*

  • sevme hakki yasama hakki kadar kutsal bir hakdir. kisi sevmedigi, sevemedigi, nefret ettigi insani sevmedigini soyleyebilmelidir. nefretin, sevmemenin sebebi alenen yazilmissa "nedir bunun sebebi?" demek manasizdir. insaniz sevdigimizde olacak sevmedigimiz de, kaldi ki her sevdigimizin izahatini yapmamamiz icab etmedigi gibi, her sevmedigimizi de neden sevmedigimizi alenen beyan etmek durumunda degiliz. dilegim odur ki hisler karsilikli olsun.
  • anne tarafindan yemek konusunda cocuga asla verilmeyen hak.
  • severek kullanılan bir haktır, verilmezdir alınmıştır illa ki.
  • kısaca sevmem diyip geçebileceğimiz, az ve öz olabileceğimiz, neşe içinde sevmeyebileceğimiz, gerekirse tiksinebileceğimiz, hatta nefret bile edebileceğimiz prensiplerinden yola çıkarak sahip olduğumuz, sonuna kadar savunduğumuz doğuştan gelen hakkımız. örnek görelim:

    - bamya mı? sevmem
    ya da
    - almanca mı? sevmem
    hatta
    - sarışın mı? sevmem

    copyright'ı guru'ya ait ve bakınız ne kadar kolay.
  • aile tarafından, aile konusunda, çocuğa* verilmeyen hak*.
  • temel hak ve özgürlükler kapsamına giren, sebepli ya da sebepsiz bir şekilde insanları, nesneleri sevmeme; görüldüğünde burun kıvırma bakışı atma ve dudak bükme hakkını doğuran özgürlük.
  • bazı durumlarda da, bazı insanların kısa özet geçmek için kullandıkları basit açıklama, "neden ama nedeeeaeaan" sorusuna verilebilecek en direkt cevap olagelmiştir. sevmeme hakkını sessiz sakin kullanıp "sevmem" diyerek işin içinden çıkmak en bir güzeliyken, "beni aşağıla, uğraşsana benimle, hadi bak pas attım ama" şeklindeki çağrılara kulak vermemek için de sağırdan öte gerizekalı olmak gerekir. bamya dile gelir de sümüklerini üstünüze sıçratmaya başlarsa kendisini tuvalete atıp sifonu çekmek opsiyoneldir, elinize sağlık.
  • "sevmeme hakkı" insan yapısının en doğal, en güzel hakkıyken; "sevmem" denilen insanın kendini overrated isimli güzide ingilizce kalıba kendiliğinden sokup da "tırnaklarını kemiriyor, kahramanca çarpışıyor" konseptli deklerasyonlara gitmesi olsa olsa uygur kardeşlere yaraşır bir mizah anlayışının habercisidir. böylesi durumlarda ise arkamızı dönüp hemen soruyoruz, "arkadaş kimdi?".

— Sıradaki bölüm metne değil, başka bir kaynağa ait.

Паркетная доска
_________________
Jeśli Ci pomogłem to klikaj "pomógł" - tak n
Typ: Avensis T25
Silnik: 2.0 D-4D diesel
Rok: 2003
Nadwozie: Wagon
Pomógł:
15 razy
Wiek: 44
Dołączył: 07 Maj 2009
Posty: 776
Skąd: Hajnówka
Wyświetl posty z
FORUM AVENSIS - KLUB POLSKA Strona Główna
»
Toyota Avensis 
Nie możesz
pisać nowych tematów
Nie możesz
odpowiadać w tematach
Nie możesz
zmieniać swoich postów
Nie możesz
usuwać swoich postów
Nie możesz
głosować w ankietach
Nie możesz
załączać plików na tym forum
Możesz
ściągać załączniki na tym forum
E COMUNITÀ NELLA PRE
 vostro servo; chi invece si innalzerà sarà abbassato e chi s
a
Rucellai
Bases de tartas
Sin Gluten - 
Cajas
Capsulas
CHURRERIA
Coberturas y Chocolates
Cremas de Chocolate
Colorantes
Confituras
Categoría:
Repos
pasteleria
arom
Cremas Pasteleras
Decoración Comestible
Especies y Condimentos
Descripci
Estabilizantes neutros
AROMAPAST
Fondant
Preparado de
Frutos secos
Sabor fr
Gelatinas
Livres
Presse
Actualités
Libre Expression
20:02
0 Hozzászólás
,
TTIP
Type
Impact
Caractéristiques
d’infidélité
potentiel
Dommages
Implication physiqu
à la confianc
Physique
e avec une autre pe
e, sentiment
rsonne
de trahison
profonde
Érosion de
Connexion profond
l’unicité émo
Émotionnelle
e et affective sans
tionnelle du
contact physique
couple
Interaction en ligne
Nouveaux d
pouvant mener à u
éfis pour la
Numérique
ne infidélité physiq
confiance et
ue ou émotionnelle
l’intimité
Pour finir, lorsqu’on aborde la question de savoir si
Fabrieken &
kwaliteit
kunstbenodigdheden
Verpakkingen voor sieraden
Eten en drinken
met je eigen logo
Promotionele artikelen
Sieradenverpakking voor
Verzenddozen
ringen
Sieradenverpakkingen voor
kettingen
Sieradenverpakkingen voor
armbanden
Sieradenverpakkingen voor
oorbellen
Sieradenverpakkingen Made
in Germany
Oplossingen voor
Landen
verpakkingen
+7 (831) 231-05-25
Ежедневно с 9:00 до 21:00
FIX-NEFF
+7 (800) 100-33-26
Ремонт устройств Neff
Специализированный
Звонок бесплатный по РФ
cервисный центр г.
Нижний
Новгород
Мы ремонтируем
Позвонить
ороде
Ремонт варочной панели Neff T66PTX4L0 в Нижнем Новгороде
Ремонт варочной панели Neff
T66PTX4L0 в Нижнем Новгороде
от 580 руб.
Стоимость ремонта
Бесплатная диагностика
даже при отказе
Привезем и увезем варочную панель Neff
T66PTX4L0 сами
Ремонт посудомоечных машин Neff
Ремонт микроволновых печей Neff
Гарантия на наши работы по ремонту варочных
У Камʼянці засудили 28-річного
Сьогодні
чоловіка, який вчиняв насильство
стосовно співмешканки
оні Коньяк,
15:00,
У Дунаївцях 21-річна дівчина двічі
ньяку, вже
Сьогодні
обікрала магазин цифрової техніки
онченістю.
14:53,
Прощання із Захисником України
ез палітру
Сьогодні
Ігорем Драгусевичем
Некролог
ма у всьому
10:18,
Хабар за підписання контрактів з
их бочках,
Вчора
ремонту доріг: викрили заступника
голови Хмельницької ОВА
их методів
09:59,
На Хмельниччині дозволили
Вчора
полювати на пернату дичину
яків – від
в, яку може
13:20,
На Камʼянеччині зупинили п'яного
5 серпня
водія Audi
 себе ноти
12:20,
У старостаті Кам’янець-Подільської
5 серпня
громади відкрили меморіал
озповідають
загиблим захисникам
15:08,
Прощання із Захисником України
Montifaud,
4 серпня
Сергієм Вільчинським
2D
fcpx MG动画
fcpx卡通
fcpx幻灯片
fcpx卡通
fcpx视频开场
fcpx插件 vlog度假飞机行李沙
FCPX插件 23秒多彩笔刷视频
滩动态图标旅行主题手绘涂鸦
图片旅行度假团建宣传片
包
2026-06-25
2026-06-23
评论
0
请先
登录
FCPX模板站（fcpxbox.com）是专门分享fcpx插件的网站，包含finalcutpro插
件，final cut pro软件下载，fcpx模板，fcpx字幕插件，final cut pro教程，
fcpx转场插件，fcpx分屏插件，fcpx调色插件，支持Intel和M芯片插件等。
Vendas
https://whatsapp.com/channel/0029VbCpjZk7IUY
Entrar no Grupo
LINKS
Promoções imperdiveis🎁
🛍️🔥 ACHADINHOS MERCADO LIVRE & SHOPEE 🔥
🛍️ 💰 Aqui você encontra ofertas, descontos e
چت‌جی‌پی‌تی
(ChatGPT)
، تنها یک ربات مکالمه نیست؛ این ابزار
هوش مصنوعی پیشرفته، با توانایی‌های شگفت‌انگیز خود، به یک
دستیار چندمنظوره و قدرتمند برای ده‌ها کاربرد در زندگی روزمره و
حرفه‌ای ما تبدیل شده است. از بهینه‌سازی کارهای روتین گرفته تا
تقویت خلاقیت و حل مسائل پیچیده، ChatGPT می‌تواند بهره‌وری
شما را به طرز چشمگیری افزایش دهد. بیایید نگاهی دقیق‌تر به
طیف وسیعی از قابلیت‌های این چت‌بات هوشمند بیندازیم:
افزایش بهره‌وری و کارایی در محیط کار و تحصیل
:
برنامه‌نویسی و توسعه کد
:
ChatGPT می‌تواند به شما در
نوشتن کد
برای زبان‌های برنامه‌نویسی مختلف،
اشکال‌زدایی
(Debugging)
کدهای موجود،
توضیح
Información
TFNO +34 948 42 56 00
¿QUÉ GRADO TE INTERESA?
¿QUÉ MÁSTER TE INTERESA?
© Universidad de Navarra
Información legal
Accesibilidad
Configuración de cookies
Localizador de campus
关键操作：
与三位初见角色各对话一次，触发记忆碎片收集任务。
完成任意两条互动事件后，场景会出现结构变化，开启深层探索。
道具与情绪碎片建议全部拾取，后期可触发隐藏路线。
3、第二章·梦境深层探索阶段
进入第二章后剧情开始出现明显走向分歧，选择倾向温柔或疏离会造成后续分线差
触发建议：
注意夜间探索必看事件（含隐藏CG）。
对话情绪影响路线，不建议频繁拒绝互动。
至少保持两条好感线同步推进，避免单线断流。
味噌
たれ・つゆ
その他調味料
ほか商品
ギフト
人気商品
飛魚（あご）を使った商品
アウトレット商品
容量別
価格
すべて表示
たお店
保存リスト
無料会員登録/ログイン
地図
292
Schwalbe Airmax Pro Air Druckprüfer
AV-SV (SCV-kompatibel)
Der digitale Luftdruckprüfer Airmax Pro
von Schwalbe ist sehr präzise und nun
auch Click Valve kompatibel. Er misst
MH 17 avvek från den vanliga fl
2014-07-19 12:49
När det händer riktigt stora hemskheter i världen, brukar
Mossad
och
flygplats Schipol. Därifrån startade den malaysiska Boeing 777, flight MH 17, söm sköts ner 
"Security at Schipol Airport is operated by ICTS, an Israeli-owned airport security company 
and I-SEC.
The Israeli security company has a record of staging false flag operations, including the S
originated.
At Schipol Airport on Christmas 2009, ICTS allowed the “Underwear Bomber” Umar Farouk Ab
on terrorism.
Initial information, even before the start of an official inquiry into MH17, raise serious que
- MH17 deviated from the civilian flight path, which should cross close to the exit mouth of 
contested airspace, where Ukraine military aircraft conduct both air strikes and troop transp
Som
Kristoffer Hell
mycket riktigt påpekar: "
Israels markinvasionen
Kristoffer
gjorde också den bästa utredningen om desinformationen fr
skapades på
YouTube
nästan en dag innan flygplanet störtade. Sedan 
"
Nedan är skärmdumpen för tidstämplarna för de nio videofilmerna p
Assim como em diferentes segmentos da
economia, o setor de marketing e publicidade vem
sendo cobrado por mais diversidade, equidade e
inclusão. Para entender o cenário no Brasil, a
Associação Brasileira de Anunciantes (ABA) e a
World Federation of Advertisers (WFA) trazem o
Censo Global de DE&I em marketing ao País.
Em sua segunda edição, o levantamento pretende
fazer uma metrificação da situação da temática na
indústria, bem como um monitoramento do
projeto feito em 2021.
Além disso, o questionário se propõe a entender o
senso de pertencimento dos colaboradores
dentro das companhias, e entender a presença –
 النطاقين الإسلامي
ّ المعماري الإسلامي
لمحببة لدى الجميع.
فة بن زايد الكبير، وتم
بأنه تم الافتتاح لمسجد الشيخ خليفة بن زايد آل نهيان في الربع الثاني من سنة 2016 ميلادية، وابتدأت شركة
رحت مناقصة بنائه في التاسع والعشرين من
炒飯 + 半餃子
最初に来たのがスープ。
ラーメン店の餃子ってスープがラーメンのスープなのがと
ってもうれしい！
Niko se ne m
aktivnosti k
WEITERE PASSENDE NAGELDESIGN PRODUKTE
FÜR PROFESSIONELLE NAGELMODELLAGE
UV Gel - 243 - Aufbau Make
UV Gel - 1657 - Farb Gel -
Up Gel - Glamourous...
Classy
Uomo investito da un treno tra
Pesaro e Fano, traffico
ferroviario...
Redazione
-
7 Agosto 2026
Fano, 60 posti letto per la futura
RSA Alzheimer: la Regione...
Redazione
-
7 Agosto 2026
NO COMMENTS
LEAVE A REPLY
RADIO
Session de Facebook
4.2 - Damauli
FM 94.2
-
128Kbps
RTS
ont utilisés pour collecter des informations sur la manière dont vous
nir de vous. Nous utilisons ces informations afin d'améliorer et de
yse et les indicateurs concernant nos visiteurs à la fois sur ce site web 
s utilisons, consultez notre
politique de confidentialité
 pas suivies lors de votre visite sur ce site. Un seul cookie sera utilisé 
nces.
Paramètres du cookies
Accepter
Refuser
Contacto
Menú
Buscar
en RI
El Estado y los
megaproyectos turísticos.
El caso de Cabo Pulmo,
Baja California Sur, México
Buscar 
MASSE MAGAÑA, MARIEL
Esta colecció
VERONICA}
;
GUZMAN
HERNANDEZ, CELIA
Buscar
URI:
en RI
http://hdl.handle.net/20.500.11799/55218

    hemen bir sonraki başlığımıza geçelim, (bkz: sana demedim ki)
  • zamanla kazanılabilen bir haktır.
    ya da belki 'bazen geç kullanılan bir hak' da denebilir.
    hatta 'geç fark edilen bir hak' bile denebilir bazı bazı.

    sahip çıkmamız gereken bir haktır.
    hakların güzelidir.
  • sadece "hak" olarak kalırsa fazla endişelendirmemesi gereken, ancak içgüdüsel bir edinime dönerse yapılacak bir şey olmayan durumdur.